Editorial: Process to oust Griffin feeds conspiracy theories - Albuquerque Journal

Editorial: Process to oust Griffin feeds conspiracy theories

Unless he wins an appeal, disgraced ex-Otero County Commissioner Couy Griffin won’t ever serve in another elected position.

That’s the right outcome for someone who shamelessly promoted the “Big Lie” that former President Donald Trump won the 2020 election and urged a mob to sack the U.S. Capitol on Jan. 6, 2021. “Blood will run from the Capitol,” Griffin shared on social media a day later as he encouraged followers to return for the presidential inauguration.

But the process to have him removed from the county commission was less than ideal and stands to turn Griffin into a martyr.

Let’s start with the fact Griffin survived a recall attempt in the wake of the insurrection.
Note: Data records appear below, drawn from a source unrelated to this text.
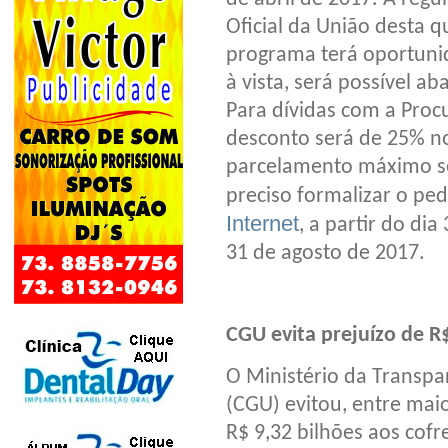
Oficial da União desta q
programa terá oportuni
à vista, será possível a
Para dívidas com a Proc
desconto será de 25% no
parcelamento máximo ser
preciso formalizar o pe
Internet
, a partir do dia
31 de agosto de 2017.
CGU evita prejuízo de R$
O Ministério da Transpa
(CGU) evitou, entre mai
R$ 9,32 bilhões aos cofr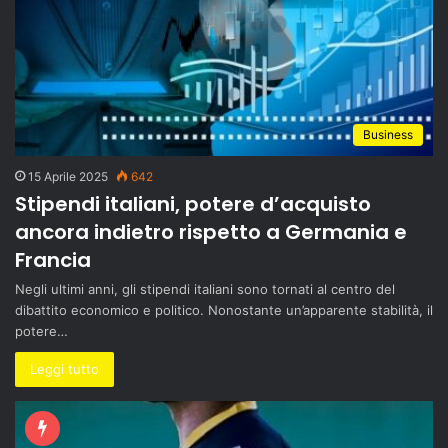
Business
15 Aprile 2025
642
Stipendi italiani, potere d’acquisto
ancora indietro rispetto a Germania e
Francia
Negli ultimi anni, gli stipendi italiani sono tornati al centro del
dibattito economico e politico. Nonostante un’apparente stabilità, il
potere…
Leggi tutto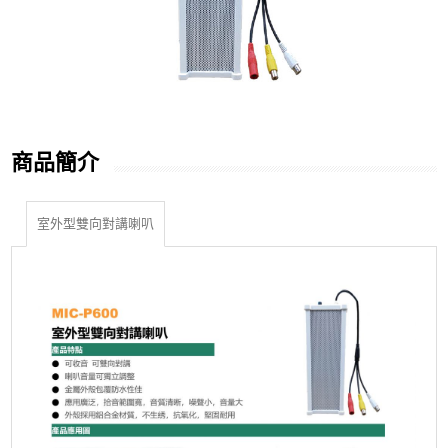
商品簡介
室外型雙向對講喇叭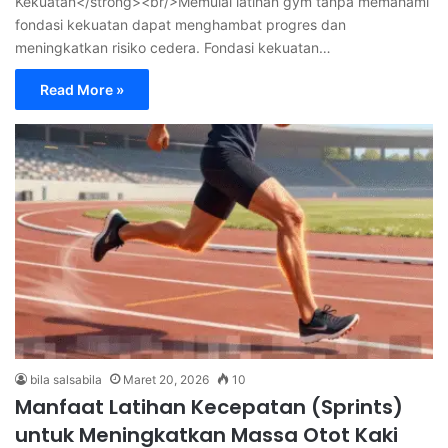
Kekuatan</strong><br/>Memulai latihan gym tanpa memahami
fondasi kekuatan dapat menghambat progres dan
meningkatkan risiko cedera. Fondasi kekuatan…
Read More »
bila salsabila
Maret 20, 2026
10
Manfaat Latihan Kecepatan (Sprints)
untuk Meningkatkan Massa Otot Kaki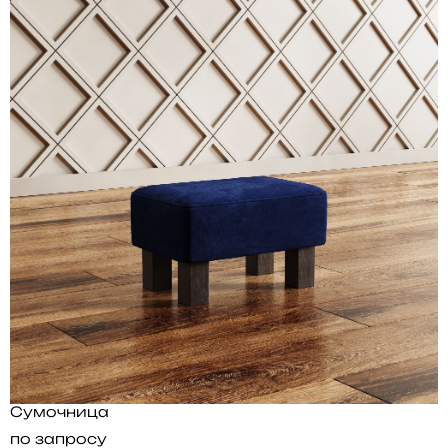
Сумочница
по запросу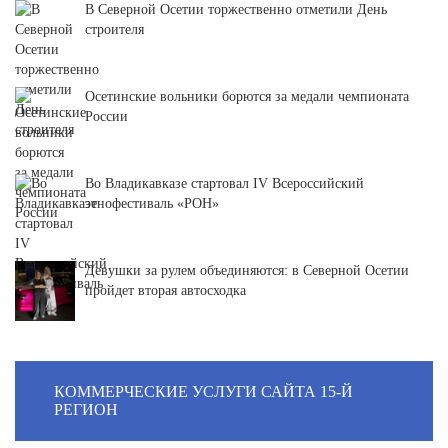
В Северной Осетии торжественно отметили День
строителя
Осетинские вольники борются за медали чемпионата
России
Во Владикавказе стартовал IV Всероссийский
этнофестиваль «РОН»
Девушки за рулем объединяются: в Северной Осетии
пройдет вторая автосходка
КОММЕРЧЕСКИЕ УСЛУГИ САЙТА 15-Й
РЕГИОН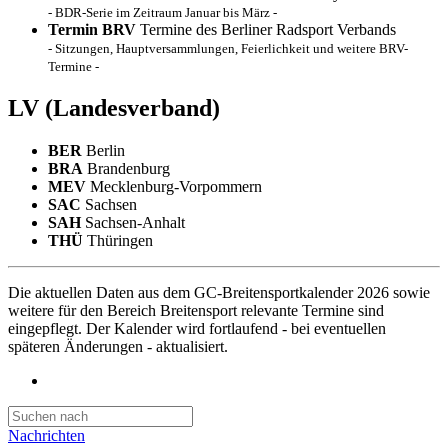
- BDR-Serie im Zeitraum Januar bis März -
Termin BRV
Termine des Berliner Radsport Verbands
- Sitzungen, Hauptversammlungen, Feierlichkeit und weitere BRV-
Termine -
LV
(Landesverband)
BER
Berlin
BRA
Brandenburg
MEV
Mecklenburg-Vorpommern
SAC
Sachsen
SAH
Sachsen-Anhalt
THÜ
Thüringen
Die aktuellen Daten aus dem GC-Breitensportkalender 2026 sowie
weitere für den Bereich Breitensport relevante Termine sind
eingepflegt. Der Kalender wird fortlaufend - bei eventuellen
späteren Änderungen - aktualisiert.
Nachrichten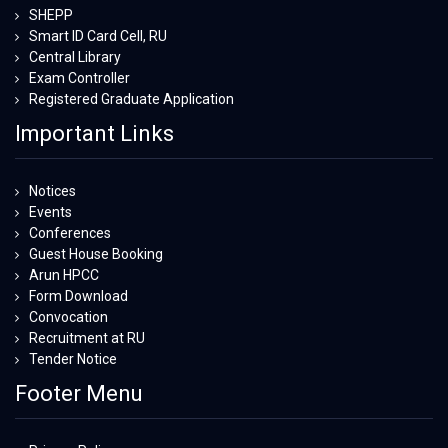
SHEPP
Smart ID Card Cell, RU
Central Library
Exam Controller
Registered Graduate Application
Important Links
Notices
Events
Conferences
Guest House Booking
Arun HPCC
Form Download
Convocation
Recruitment at RU
Tender Notice
Footer Menu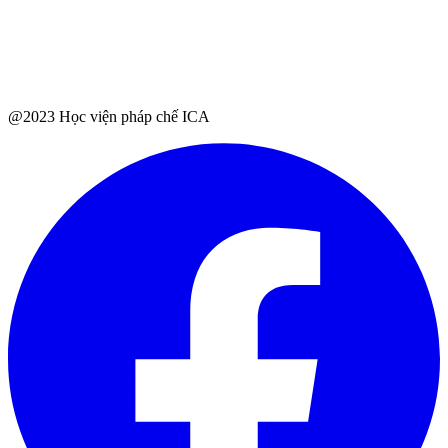
@2023 Học viện pháp chế ICA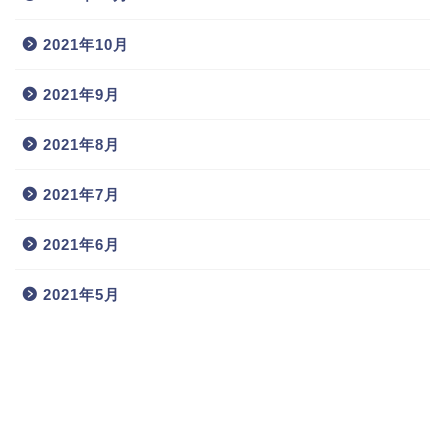
2021年10月
2021年9月
2021年8月
2021年7月
2021年6月
2021年5月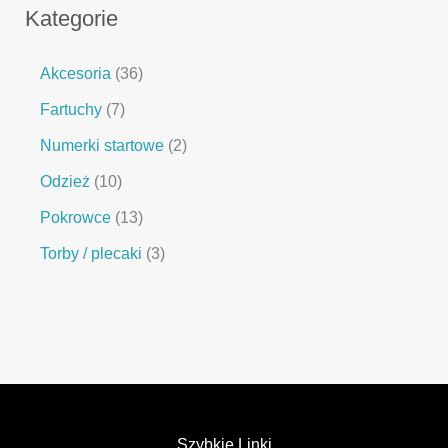
Kategorie
Akcesoria
36
Fartuchy
7
Numerki startowe
2
Odzież
10
Pokrowce
13
Torby / plecaki
3
Szybkie Linki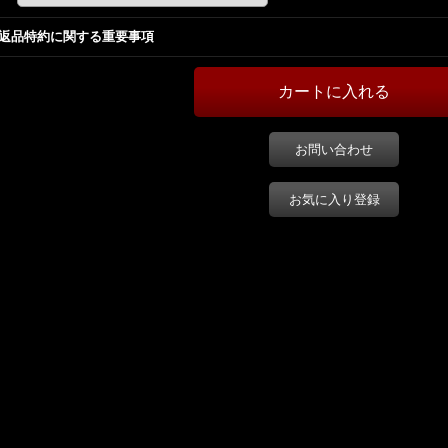
返品特約に関する重要事項
お問い合わせ
お気に入り登録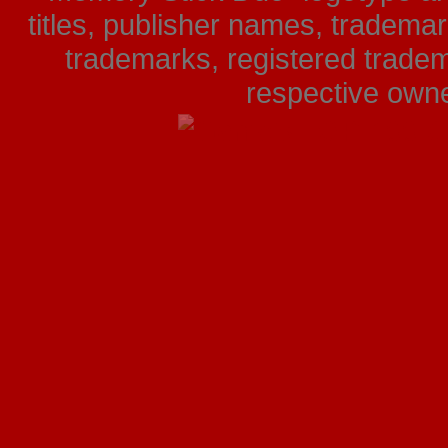
titles, publisher names, tradema
trademarks, registered tradem
respective owner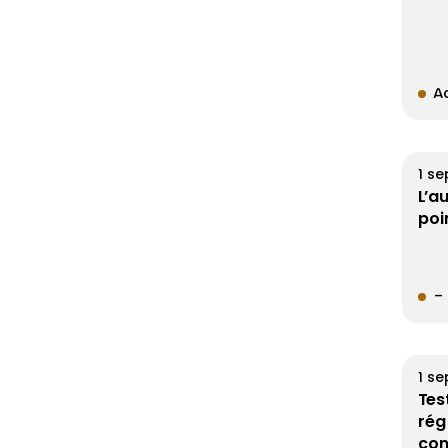
Ac
1 s
L’au
poi
– 
1 s
Tes
rég
con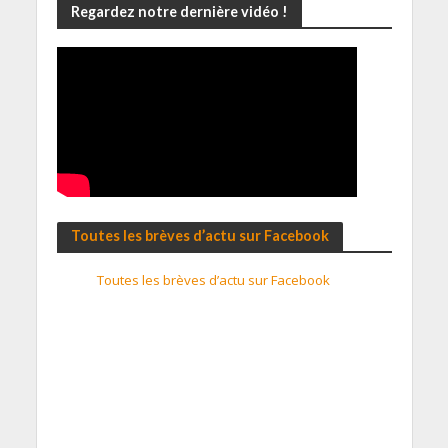
Regardez notre dernière vidéo !
Toutes les brèves d’actu sur Facebook
Toutes les brèves d’actu sur Facebook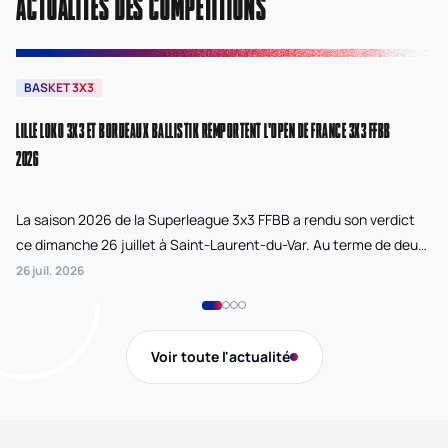
ACTUALITÉS DES COMPÉTITIONS
BASKET 3X3
B
LILLE LOKO 3X3 ET BORDEAUX BALLISTIK REMPORTENT L'OPEN DE FRANCE 3X3 FFBB
NA
2026
La saison 2026 de la Superleague 3x3 FFBB a rendu son verdict
Le
ce dimanche 26 juillet à Saint-Laurent-du-Var. Au terme de deux
La
journées de compétition disputées sur la plage Cousteau, Lille
di
26 juil. 2026
24 
Loko 3x3 chez les féminines et Bordeaux Ballistik chez les
Ju
masculins ont remporté l'Open de France 3x3 FFBB.
Na
Gi
Voir toute l'actualité
de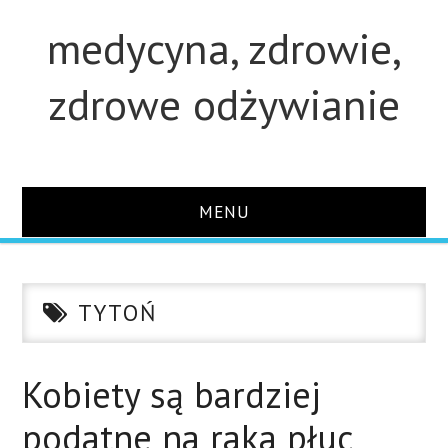
medycyna, zdrowie,
zdrowe odżywianie
MENU
STRONA GŁÓWNA
TYTOŃ
STUDIA
O STRONIE
Kobiety są bardziej
podatne na raka płuc
KONTAKT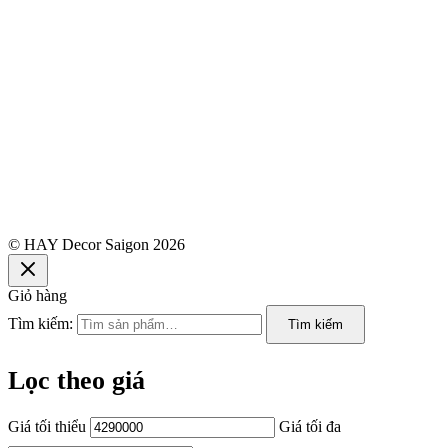
© HAY Decor Saigon 2026
Giỏ hàng
Tìm kiếm:
Tìm kiếm
Lọc theo giá
Giá tối thiểu
Giá tối đa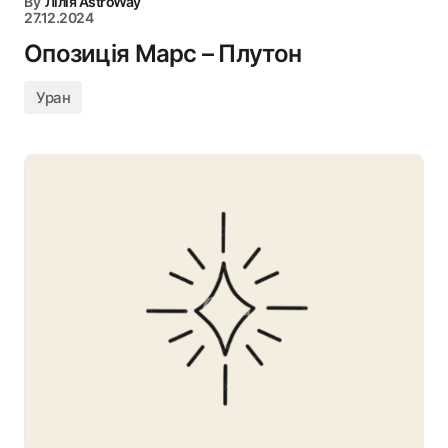
By
Лілія AstroWay
27.12.2024
Опозиція Марс – Плутон
Уран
Earlier this year, he was convicted of a misdemeanor in federal court for entering a restricted area during the Jan. 6 attack, and sentenced to 14 days in jail.

It took a state district judge in Santa Fe, using a federal law in civil court, to deem Griffin’s actions disqualifying to hold public office. Even though Griffin isn’t seeking reelection, three New Mexico residents — none of whom reside in his county — brought a case centered on his participation in the events of Jan. 6.

Concerned Griffin could continue to use elected positions to sow misinformation about the integrity of U.S. elections, the plaintiffs — Marco Alarid White and Leslie Lakind of Santa Fe, and Mark Mitchell of Los Alamos — sought to put an end to his eligibility to hold office. Choosing a liberal venue in Northern New Mexico to press a case against a Trump supporter from a more conservative southern part of the state adds to the bad optics.

And those continue: Friend-of-the-court briefs supporting the plaintiffs were filed by a who’s who of liberal causes. Laurence Tribe, a professor emeritus of constitutional law at Harvard University, and Erwin Chemerinsky, dean of the University of California Berkeley School of Law, were among authors of amicus briefs. The NAACP and Common Cause, an organization that advocates for government accountability, also filed briefs.

After a two-day bench trial in August, the judge ruled last week Griffin be immediately removed from his seat on the Otero County Commission. The judge ruled Griffin violated a clause in the 14th Amendment to the U.S. Constitution that prohibits any office-holder who had previously taken an oath to uphold the Constitution and then participated in an insurrection or rebellion from ever holding any public office again without a supermajority vote from Congress removing the disqualification.

Griffin represented himself and tried to present himself as a victim of politically motivated persecution.

“I’m shocked that this can happen in our country, an elected representative can be removed from office in a civil trial by one liberal, Democrat judge,” he said.

Though we agree with the outcome, it is unfortunate the process used to banish Griffin from public office feeds right into his partisan conspiracy theories.